### [Your objective]
Copy every line of the records below word for word, leaving out the pictures.

### [Data]
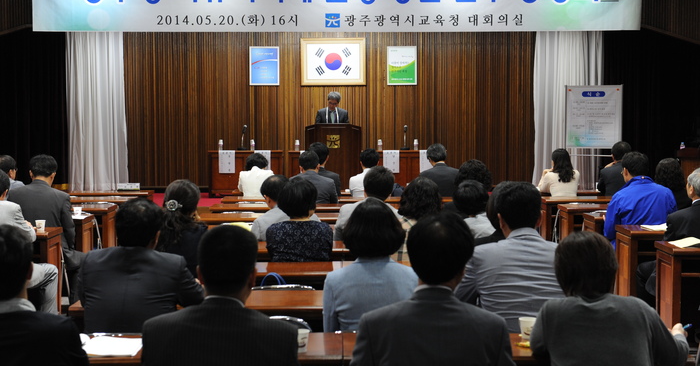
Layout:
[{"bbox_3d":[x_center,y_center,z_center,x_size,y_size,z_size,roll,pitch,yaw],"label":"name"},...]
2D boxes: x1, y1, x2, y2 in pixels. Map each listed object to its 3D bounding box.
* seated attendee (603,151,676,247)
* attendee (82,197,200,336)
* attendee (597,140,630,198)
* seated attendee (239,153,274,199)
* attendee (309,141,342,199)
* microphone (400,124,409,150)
[{"bbox_3d":[2.284,0.396,8.880,0.560,1.270,0.800,0,3,-1],"label":"seated attendee"},{"bbox_3d":[-0.864,0.676,4.867,0.540,1.246,0.740,0,3,0],"label":"attendee"},{"bbox_3d":[2.906,0.199,12.332,0.490,1.332,0.740,0,3,0],"label":"attendee"},{"bbox_3d":[-0.988,0.269,11.922,0.460,1.181,0.780,0,3,-1],"label":"seated attendee"},{"bbox_3d":[-0.312,0.216,11.926,0.500,1.287,0.800,0,3,-1],"label":"attendee"},{"bbox_3d":[0.878,-0.727,18.000,0.140,0.400,0.150,0,3,0],"label":"microphone"}]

### [Output for this task]
Layout:
[{"bbox_3d":[x_center,y_center,z_center,x_size,y_size,z_size,roll,pitch,yaw],"label":"name"},...]
2D boxes: x1, y1, x2, y2 in pixels. Map each listed object to its 3D bounding box.
* seated attendee (603,151,676,247)
* attendee (82,197,200,336)
* attendee (597,140,630,198)
* seated attendee (239,153,274,199)
* attendee (309,141,342,199)
* microphone (400,124,409,150)
[{"bbox_3d":[2.284,0.396,8.880,0.560,1.270,0.800,0,3,-1],"label":"seated attendee"},{"bbox_3d":[-0.864,0.676,4.867,0.540,1.246,0.740,0,3,0],"label":"attendee"},{"bbox_3d":[2.906,0.199,12.332,0.490,1.332,0.740,0,3,0],"label":"attendee"},{"bbox_3d":[-0.988,0.269,11.922,0.460,1.181,0.780,0,3,-1],"label":"seated attendee"},{"bbox_3d":[-0.312,0.216,11.926,0.500,1.287,0.800,0,3,-1],"label":"attendee"},{"bbox_3d":[0.878,-0.727,18.000,0.140,0.400,0.150,0,3,0],"label":"microphone"}]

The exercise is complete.